22.08.2011 - Press Release

By approving funds of around € 1.3m, the German Federal Ministry of Education and Research has sounded the starting bell for a project to develop the next generation of high-security smart cards. Led by chip manufacturer NXP Semiconductors Germany, Bundesdruckerei and Fraunhofer Research Institution for Applied and Integrated Security (AISEC) are to collaborate over the next two years in the UMABASA research project in order to systematically protect smart cards through a unique structural design - even against attacks that are not yet foreseeable today.

UMABASA stands for Uncloneable Material Based Security Architecture. High-security smart cards are to be protected even better against manipulation by irreversibly merging the microchip integrated into the card together with the information stored on the chip and the card body using a special material/cryptographic link. This link between the chip, information and card is to be achieved through so-called physically uncloneable functions to generate cryptographic keys. Research is to focus on designing these functions and the security architecture based on them. Efforts will also focus on selecting suitable materials and production processes. The aim of the project is to minimise the general potential for attack through parallel analyses of future attack scenarios and weak points and by integrating the results into the design.

Aiming for an integrated chip/card security architecture

State-of-the-art security documents like the new German ID card today already come with integrated high-security microchips. As these documents and their functions become ever-more complex, it is becoming increasingly important to protect them against misuse and forgery. Enormous technological effort is already required now if these documents are to be protected over their entire lifespan. Up to now, two separate approaches have been adopted in order to guarantee the security of the microchip and the document into which it is embedded. An integrated security concept that supplements the physical connection of all the individual high-security parts of a document with a logic connection of functions and integrates this into a specifically designed, global security architecture would pave the way for a new generation of high-security smart cards.

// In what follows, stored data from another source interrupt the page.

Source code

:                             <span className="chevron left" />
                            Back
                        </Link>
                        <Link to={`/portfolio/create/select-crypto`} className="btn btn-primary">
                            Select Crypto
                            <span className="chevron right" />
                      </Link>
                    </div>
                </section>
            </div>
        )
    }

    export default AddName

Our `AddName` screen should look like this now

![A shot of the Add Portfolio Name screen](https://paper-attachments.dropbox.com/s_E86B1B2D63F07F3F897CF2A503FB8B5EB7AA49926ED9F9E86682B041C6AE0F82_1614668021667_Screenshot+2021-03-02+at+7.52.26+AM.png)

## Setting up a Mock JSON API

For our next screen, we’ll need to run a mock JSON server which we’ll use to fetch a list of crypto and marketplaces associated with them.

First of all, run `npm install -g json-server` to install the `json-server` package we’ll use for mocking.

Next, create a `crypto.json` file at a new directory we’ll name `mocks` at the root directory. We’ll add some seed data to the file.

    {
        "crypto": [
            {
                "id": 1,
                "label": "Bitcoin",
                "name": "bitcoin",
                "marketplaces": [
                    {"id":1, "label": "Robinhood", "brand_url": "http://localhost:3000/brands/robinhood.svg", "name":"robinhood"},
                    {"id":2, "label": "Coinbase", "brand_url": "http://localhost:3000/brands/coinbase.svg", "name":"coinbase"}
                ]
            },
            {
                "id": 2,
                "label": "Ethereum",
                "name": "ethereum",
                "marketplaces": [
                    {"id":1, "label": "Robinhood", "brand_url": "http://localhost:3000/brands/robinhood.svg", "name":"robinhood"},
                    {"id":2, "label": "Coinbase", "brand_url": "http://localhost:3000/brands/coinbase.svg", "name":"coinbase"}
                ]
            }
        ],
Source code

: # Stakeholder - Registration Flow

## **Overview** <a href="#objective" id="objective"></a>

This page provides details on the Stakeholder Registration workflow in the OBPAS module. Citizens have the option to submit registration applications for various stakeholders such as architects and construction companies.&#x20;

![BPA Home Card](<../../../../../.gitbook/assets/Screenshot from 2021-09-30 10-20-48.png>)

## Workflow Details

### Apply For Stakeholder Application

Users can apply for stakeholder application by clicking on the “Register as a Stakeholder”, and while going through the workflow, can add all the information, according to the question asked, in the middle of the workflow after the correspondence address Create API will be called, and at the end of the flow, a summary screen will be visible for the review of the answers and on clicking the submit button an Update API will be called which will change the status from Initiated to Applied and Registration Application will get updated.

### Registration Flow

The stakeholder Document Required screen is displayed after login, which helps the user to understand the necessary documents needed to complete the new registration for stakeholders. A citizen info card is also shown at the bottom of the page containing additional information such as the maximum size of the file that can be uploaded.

This innovative approach, which is the aim of the project, will be enabled chiefly by networking the microchip with uncloneable elements of the card body. This allows the security chip to recognise whether it is operating in its original card body or in a manipulated card clone. If the chip detects any manipulation, it can bring the use of the card to a complete halt. A security architecture of this kind, which can interactively combine logic, physical, chemical and optical properties as security features, offers an unprecedented level of security.

Bundesdruckerei, as the producer of documents, such as the German ID card or passport, has gone a long way towards integrating new materials and electronic systems into security printing. With innovations in security technology, NXP Semiconductors has become established as the world's leading supplier of security chips for eGovernment and eBanking applications. 77 out of 91 countries trust in electronic ID documents based on NXP technology. Fraunhofer AISEC in Munich will contribute its experience in the design and evaluation of embedded security systems and security protocols. As another associated project partner, the German Federal Office for Information Security will also take on an advisory role in the project.

The UMABASA project is being backed by the Federal Ministry of Education and Research as part of the federal government's high-tech strategy and the "Information and Communication Technology 2020" (ICT 2020) programme with funds amounting to around € 1.3 million over a two-year term. One of the aims of the ICT 2020 programme is to strengthen and expand Germany's technological lead in the field of security technology. German companies and German security technology already rank among the best in the world today.